Johnson moves motion for early election after heavy defeat

Boris Johnson has moved a motion under the Fixed-Term Parliaments Act for a snap election, which the government has said would take place on October 15th. MPs are set to vote on it tomorrow, after considering the Benn Bill opposing no deal.

Labour has confirmed that it will support a motion for an early election as soon as the legislation preventing no deal on October 31st and extending Article 50 becomes law, which the party expects to be by Friday night.

But a number of Labour MPs have told LabourList that they are concerned about the party leadership not planning to wait for Johnson to request the Article 50 extension. They do not trust that the Prime Minister will necessarily abide by the Benn Bill, although he assured the Commons that he would do so this afternoon.

“The leader of the opposition has been begging for an election for two years. He has crowds of supporters outsider calling for an election,” the Prime Minister told the chamber following his heavy defeat at the hands of anti-no deal MPs tonight.
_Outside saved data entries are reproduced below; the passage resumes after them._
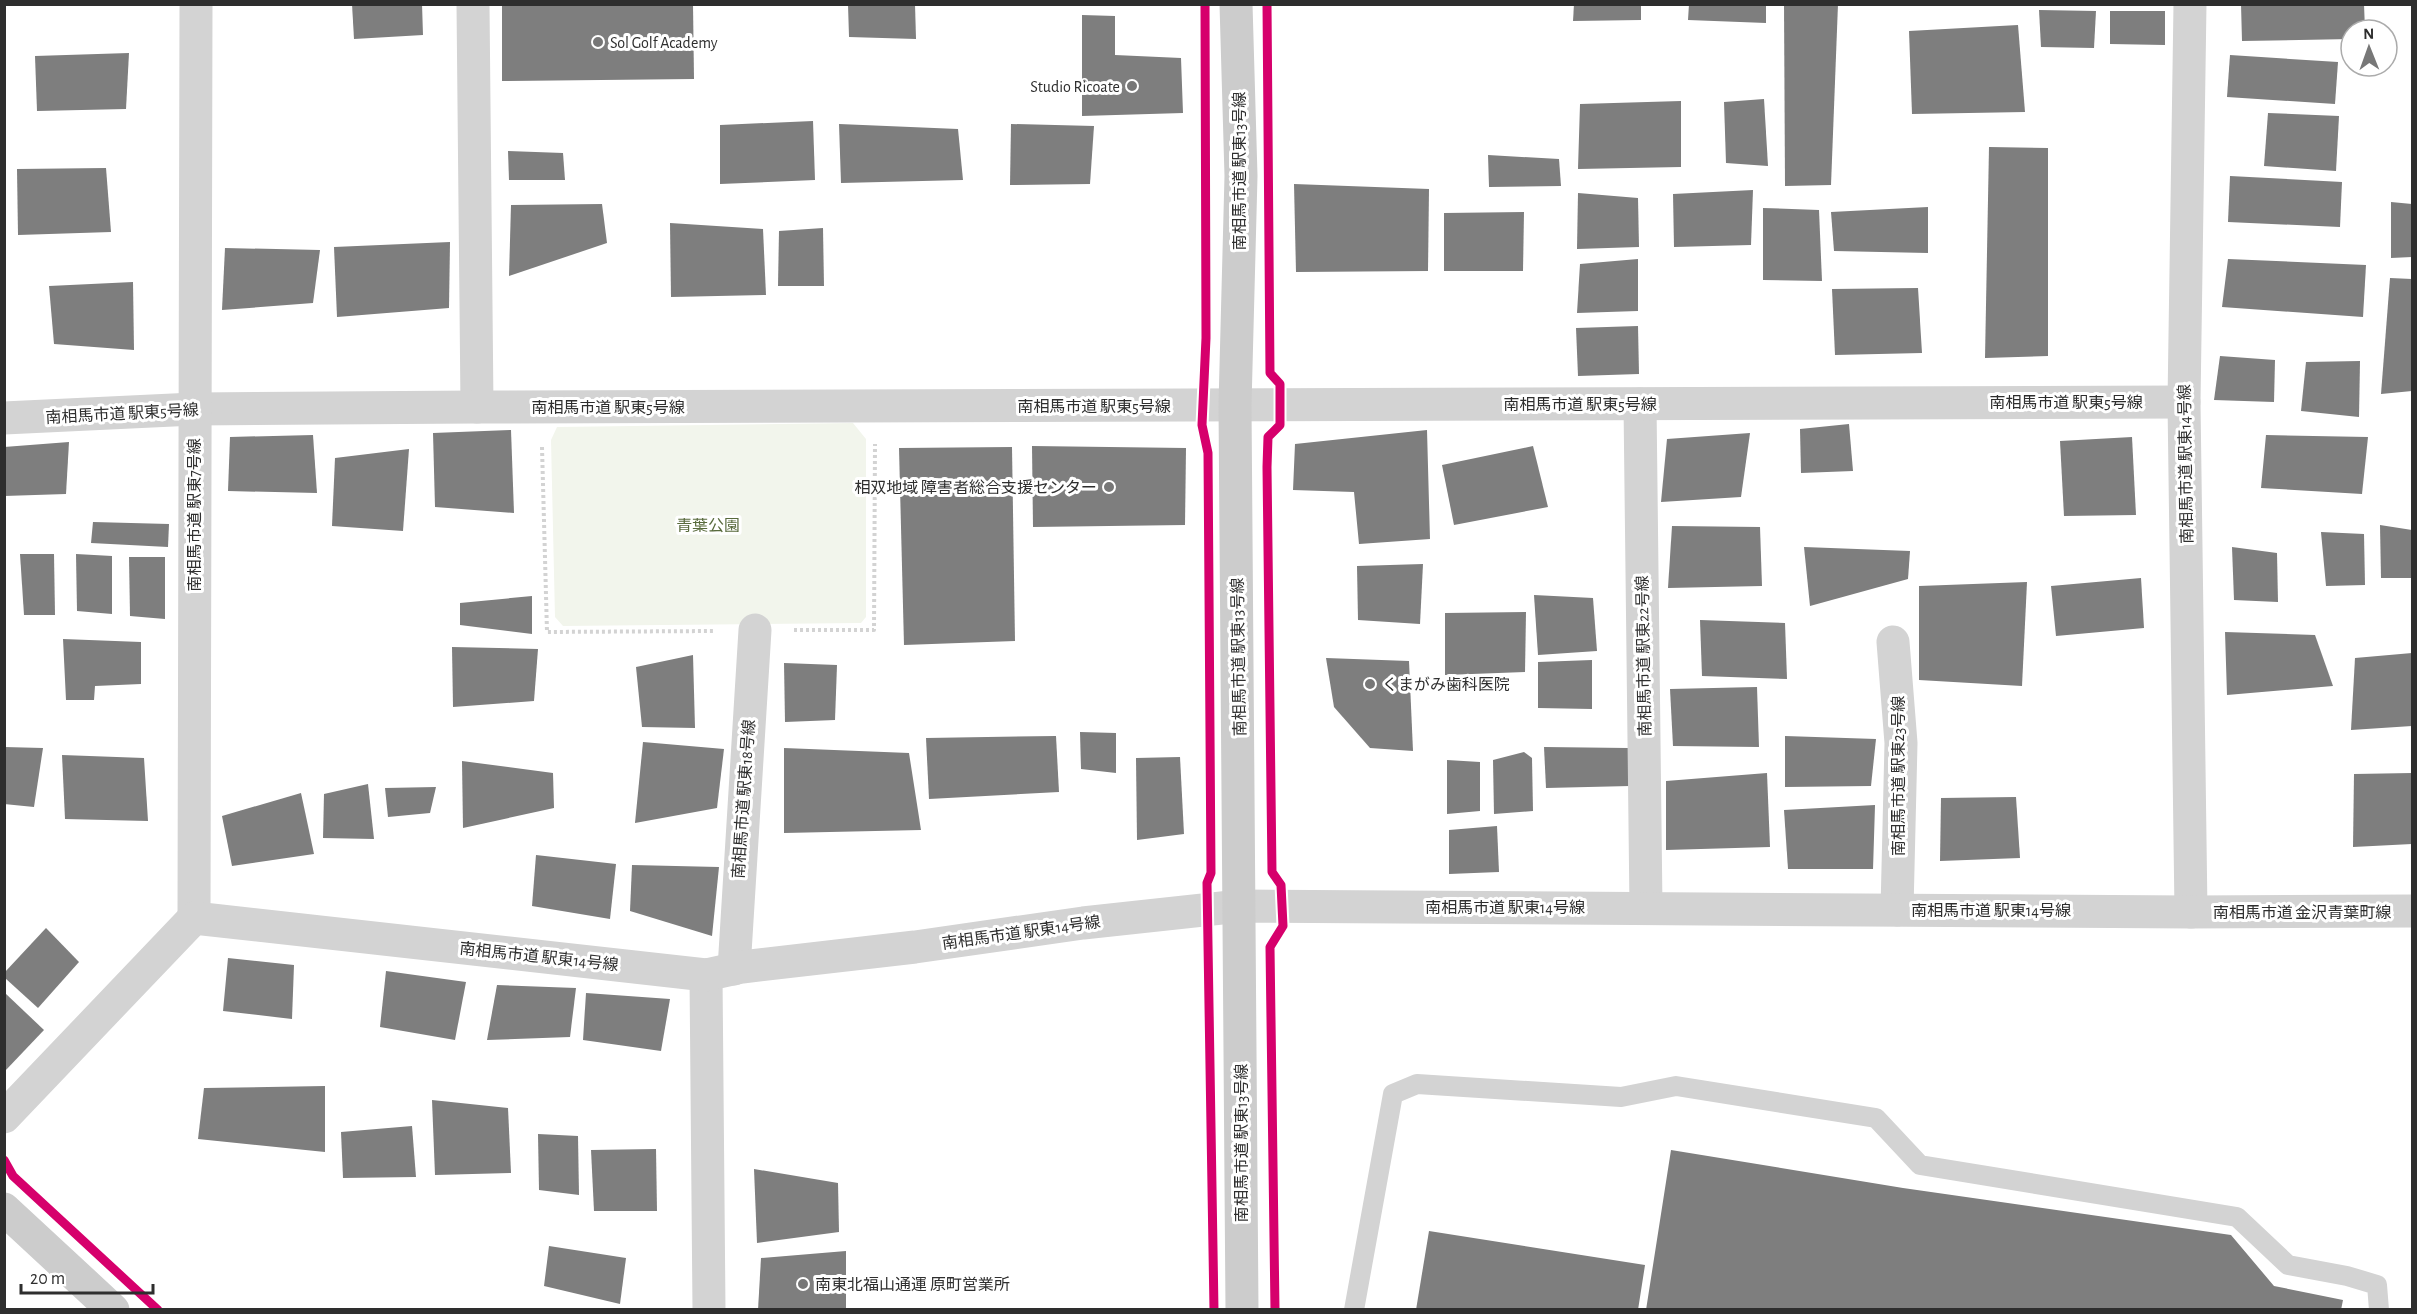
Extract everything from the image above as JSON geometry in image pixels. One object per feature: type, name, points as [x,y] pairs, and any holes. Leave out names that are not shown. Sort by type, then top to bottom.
[{"type":"street","name":"南相馬市道 駅東7号線","points":[[194,918],[196,4]]},
{"type":"street","points":[[473,4],[477,407]]},
{"type":"street","name":"南相馬市道 駅東13号線","points":[[1236,4],[1241,176],[1235,405],[1242,1310]]},
{"type":"street","name":"南相馬市道 駅東14号線","points":[[194,918],[720,972],[1083,922],[1240,906],[2191,912],[2184,402],[2190,4]]},
{"type":"street","name":"南相馬市道 駅東5号線","points":[[4,418],[194,409],[2184,402]]},
{"type":"street","name":"南相馬市道 駅東22号線","points":[[1640,404],[1646,908]]},
{"type":"street","name":"南相馬市道 駅東18号線","points":[[709,1310],[720,972],[755,630]]},
{"type":"street","name":"南相馬市道 駅東23号線","points":[[1893,642],[1901,743],[1897,910]]},
{"type":"street","name":"南相馬市道 金沢青葉町線","points":[[2191,912],[2412,911]]},
{"type":"street","points":[[4,1117],[194,918]]},
{"type":"street","points":[[4,1209],[112,1310]]},
{"type":"lane","points":[[1354,1310],[1393,1094],[1417,1084],[1621,1097],[1676,1086],[1876,1118],[1920,1165],[2237,1217],[2288,1265],[2347,1276],[2377,1285],[2379,1310]]},
{"type":"path","points":[[541,407],[547,632],[874,630],[874,406]]},
{"type":"green space","name":"青葉公園","points":[[853,423],[866,439],[866,617],[861,623],[563,626],[555,617],[551,440],[557,427]]},
{"type":"building","points":[[352,4],[422,4],[423,35],[354,39]]},
{"type":"building","name":"Sol Golf Academy","points":[[693,4],[694,79],[502,81],[502,5]]},
{"type":"building","points":[[848,4],[915,4],[916,39],[849,37]]},
{"type":"building","points":[[1574,4],[1641,4],[1641,20],[1573,21]]},
{"type":"building","points":[[1689,4],[1766,4],[1766,23],[1688,20]]},
{"type":"building","points":[[1784,4],[1838,4],[1831,185],[1785,186]]},
{"type":"building","points":[[2241,4],[2364,4],[2365,18],[2339,18],[2339,39],[2242,41]]},
{"type":"building","points":[[2039,10],[2096,11],[2094,48],[2041,47]]},
{"type":"building","points":[[2110,11],[2165,11],[2165,45],[2110,44]]},
{"type":"building","name":"Studio Ricoate","points":[[1082,15],[1115,16],[1115,55],[1181,58],[1183,113],[1082,116]]},
{"type":"building","points":[[2018,25],[2025,112],[1912,114],[1909,31]]},
{"type":"building","points":[[129,53],[126,109],[37,111],[35,56]]},
{"type":"building","points":[[2230,55],[2338,62],[2335,104],[2227,97]]},
{"type":"building","points":[[1764,99],[1768,166],[1726,163],[1724,102]]},
{"type":"building","points":[[1681,101],[1681,167],[1578,169],[1580,104]]},
{"type":"building","points":[[2268,113],[2339,116],[2336,171],[2264,166]]},
{"type":"building","points":[[813,121],[815,180],[720,184],[720,125]]},
{"type":"building","points":[[839,124],[958,129],[963,180],[841,183]]},
{"type":"building","points":[[1011,124],[1094,126],[1090,184],[1010,185]]},
{"type":"building","points":[[1989,147],[2048,148],[2048,356],[1985,358]]},
{"type":"building","points":[[508,151],[563,153],[565,180],[509,180]]},
{"type":"building","points":[[1488,155],[1559,159],[1561,186],[1489,187]]},
{"type":"building","points":[[106,168],[111,232],[18,235],[17,169]]},
{"type":"building","points":[[2230,176],[2342,182],[2340,227],[2228,222]]},
{"type":"building","points":[[1294,184],[1429,189],[1428,271],[1296,272]]},
{"type":"building","points":[[1753,190],[1751,245],[1674,247],[1673,194]]},
{"type":"building","points":[[1578,193],[1638,198],[1639,247],[1577,249]]},
{"type":"building","points":[[2391,202],[2412,204],[2412,257],[2391,258]]},
{"type":"building","points":[[602,204],[607,243],[509,276],[511,205]]},
{"type":"building","points":[[1928,207],[1928,253],[1834,251],[1831,212]]},
{"type":"building","points":[[1763,208],[1819,210],[1822,281],[1763,280]]},
{"type":"building","points":[[1524,212],[1523,271],[1444,271],[1444,213]]},
{"type":"building","points":[[670,223],[763,229],[766,295],[671,297]]},
{"type":"building","points":[[823,228],[824,286],[778,286],[779,231]]},
{"type":"building","points":[[450,242],[449,308],[337,317],[334,247]]},
{"type":"building","points":[[225,248],[320,250],[313,303],[222,310]]},
{"type":"building","points":[[1638,259],[1638,311],[1577,313],[1580,264]]},
{"type":"building","points":[[2228,259],[2366,265],[2363,317],[2222,307]]},
{"type":"building","points":[[2390,278],[2412,279],[2412,391],[2381,394]]},
{"type":"building","points":[[133,282],[134,350],[54,344],[49,286]]},
{"type":"building","points":[[1918,288],[1922,353],[1835,355],[1832,289]]},
{"type":"building","points":[[1638,326],[1639,374],[1578,376],[1576,328]]},
{"type":"building","points":[[2220,356],[2275,360],[2274,402],[2214,400]]},
{"type":"building","points":[[2360,361],[2359,417],[2301,411],[2306,362]]},
{"type":"building","points":[[1849,424],[1853,471],[1801,473],[1800,429]]},
{"type":"building","points":[[511,430],[514,513],[435,507],[433,433]]},
{"type":"building","points":[[1427,430],[1430,539],[1359,544],[1354,492],[1293,490],[1295,444]]},
{"type":"building","points":[[1750,433],[1741,497],[1661,502],[1667,439]]},
{"type":"building","points":[[313,435],[317,493],[228,491],[230,437]]},
{"type":"building","points":[[2266,435],[2368,437],[2362,494],[2261,488]]},
{"type":"building","points":[[2132,437],[2136,515],[2064,516],[2060,441]]},
{"type":"building","points":[[69,442],[66,494],[4,496],[4,447]]},
{"type":"building","name":"相双地域 障害者総合支援センター","points":[[1032,446],[1186,448],[1185,525],[1033,527]]},
{"type":"building","points":[[1533,446],[1548,507],[1454,525],[1442,465]]},
{"type":"building","points":[[1012,447],[1015,641],[904,645],[899,448]]},
{"type":"building","points":[[409,449],[403,531],[332,526],[335,458]]},
{"type":"building","points":[[93,522],[169,524],[168,547],[91,543]]},
{"type":"building","points":[[2380,525],[2412,530],[2412,578],[2381,578]]},
{"type":"building","points":[[1672,526],[1760,527],[1762,586],[1668,588]]},
{"type":"building","points":[[2321,532],[2364,534],[2365,585],[2326,586]]},
{"type":"building","points":[[1804,547],[1910,551],[1908,579],[1810,606]]},
{"type":"building","points":[[2232,547],[2277,553],[2278,602],[2234,600]]},
{"type":"building","points":[[20,554],[54,554],[55,615],[24,615]]},
{"type":"building","points":[[76,554],[112,556],[112,614],[77,611]]},
{"type":"building","points":[[129,557],[165,557],[165,619],[130,616]]},
{"type":"building","points":[[1423,564],[1420,624],[1358,620],[1357,566]]},
{"type":"building","points":[[2141,578],[2144,628],[2056,636],[2051,586]]},
{"type":"building","points":[[2027,582],[2022,686],[1919,680],[1919,586]]},
{"type":"building","points":[[1534,595],[1593,598],[1597,651],[1538,655]]},
{"type":"building","points":[[532,596],[532,634],[460,625],[460,603]]},
{"type":"building","points":[[1526,612],[1525,672],[1445,675],[1445,613]]},
{"type":"building","points":[[1700,620],[1785,623],[1787,679],[1702,676]]},
{"type":"building","points":[[2225,632],[2315,635],[2333,686],[2227,695]]},
{"type":"building","points":[[63,639],[141,642],[141,684],[95,686],[94,700],[66,700]]},
{"type":"building","points":[[452,647],[538,649],[534,701],[453,707]]},
{"type":"building","points":[[2412,653],[2412,726],[2351,730],[2355,658]]},
{"type":"building","points":[[693,655],[695,728],[642,727],[636,667]]},
{"type":"building","name":"くまがみ歯科医院","points":[[1326,658],[1409,661],[1413,751],[1370,748],[1334,707]]},
{"type":"building","points":[[1592,660],[1592,709],[1538,708],[1538,662]]},
{"type":"building","points":[[784,663],[837,665],[835,720],[785,722]]},
{"type":"building","points":[[1757,687],[1759,747],[1673,746],[1670,689]]},
{"type":"building","points":[[1080,732],[1116,733],[1116,773],[1081,769]]},
{"type":"building","points":[[1056,736],[1059,792],[929,799],[926,738]]},
{"type":"building","points":[[1785,736],[1876,739],[1871,786],[1785,787]]},
{"type":"building","points":[[643,742],[724,749],[717,808],[635,823]]},
{"type":"building","points":[[4,747],[43,748],[34,807],[4,804]]},
{"type":"building","points":[[1544,747],[1628,748],[1630,786],[1546,788]]},
{"type":"building","points":[[784,748],[909,753],[921,830],[784,833]]},
{"type":"building","points":[[1524,752],[1532,758],[1533,811],[1494,814],[1493,760]]},
{"type":"building","points":[[62,755],[144,758],[148,821],[65,819]]},
{"type":"building","points":[[1180,757],[1184,834],[1137,840],[1136,758]]},
{"type":"building","points":[[1447,760],[1480,762],[1480,811],[1447,814]]},
{"type":"building","points":[[462,761],[553,773],[554,808],[463,828]]},
{"type":"building","points":[[1767,773],[1770,847],[1666,850],[1666,781]]},
{"type":"building","points":[[2412,773],[2412,844],[2353,847],[2354,774]]},
{"type":"building","points":[[368,784],[374,839],[323,838],[324,794]]},
{"type":"building","points":[[436,787],[430,813],[388,817],[385,788]]},
{"type":"building","points":[[301,793],[314,854],[232,866],[222,816]]},
{"type":"building","points":[[2016,797],[2020,858],[1940,861],[1941,798]]},
{"type":"building","points":[[1875,805],[1873,869],[1788,869],[1784,810]]},
{"type":"building","points":[[1497,826],[1499,872],[1449,874],[1449,830]]},
{"type":"building","points":[[536,855],[616,864],[610,919],[532,906]]},
{"type":"building","points":[[632,865],[719,867],[712,936],[630,911]]},
{"type":"building","points":[[46,928],[79,962],[38,1008],[5,978],[5,972]]},
{"type":"building","points":[[228,958],[294,965],[292,1019],[223,1011]]},
{"type":"building","points":[[386,971],[466,982],[455,1040],[380,1027]]},
{"type":"building","points":[[497,985],[576,988],[570,1037],[487,1040]]},
{"type":"building","points":[[5,993],[44,1030],[5,1071]]},
{"type":"building","points":[[586,993],[670,999],[661,1051],[583,1040]]},
{"type":"building","points":[[325,1086],[325,1152],[198,1139],[204,1088]]},
{"type":"building","points":[[432,1100],[508,1108],[511,1173],[435,1175]]},
{"type":"building","points":[[412,1126],[416,1177],[343,1178],[341,1132]]},
{"type":"building","points":[[538,1134],[578,1136],[579,1195],[539,1190]]},
{"type":"building","points":[[656,1149],[657,1211],[594,1211],[591,1150]]},
{"type":"building","points":[[1671,1150],[1903,1188],[2231,1235],[2274,1286],[2343,1300],[2341,1310],[1646,1310]]},
{"type":"building","points":[[754,1169],[838,1183],[839,1232],[757,1243]]},
{"type":"building","points":[[1429,1231],[1645,1265],[1638,1310],[1416,1310]]},
{"type":"building","points":[[549,1246],[626,1258],[620,1304],[544,1286]]},
{"type":"building","name":"南東北福山通運 原町営業所","points":[[846,1251],[846,1310],[758,1310],[761,1258]]},
{"type":"cycle path","points":[[1205,4],[1206,338],[1202,425],[1208,453],[1211,873],[1207,883],[1214,1310]]},
{"type":"cycle path","points":[[1267,4],[1270,373],[1280,384],[1280,425],[1268,437],[1267,467],[1272,872],[1281,885],[1283,926],[1270,947],[1275,1310]]},
{"type":"cycle path","points":[[4,1160],[13,1176],[158,1310]]},
{"type":"place","name":"Sol Golf Academy","points":[[598,42]]},
{"type":"place","name":"Studio Ricoate","points":[[1132,86]]},
{"type":"place","name":"相双地域 障害者総合支援センター","points":[[1109,487]]},
{"type":"place","name":"くまがみ歯科医院","points":[[1370,684]]},
{"type":"place","name":"南東北福山通運 原町営業所","points":[[803,1284]]}]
“I don’t want an election but if MPs vote tomorrow to stop negotiations and to compel another pointless delay to Brexit, potentially for years, then that would be the only way to resolve this and I can confirm that we are tonight tabling a motion under the Fixed-Term Parliaments Act.”

In response to the vote result and Johnson’s statement, Jeremy Corbyn said: “I welcome tonight’s vote. We live in a parliamentary democracy; we do not have a presidency, but a Prime Minister. Prime Ministers govern with the consent of the House of Commons, representing the people in whom the sovereignty rests.

“There is no consent in this House to leave the European Union without a deal. There is no majority for no deal in the country. As I’ve said before, if the Prime Minister has confidence in his Brexit policy, when he has one he can put forward, he should put it before the people in a public vote.

“And so, he wants to table a motion for a general election: fine – get the bill through first in order to take no deal off the table.”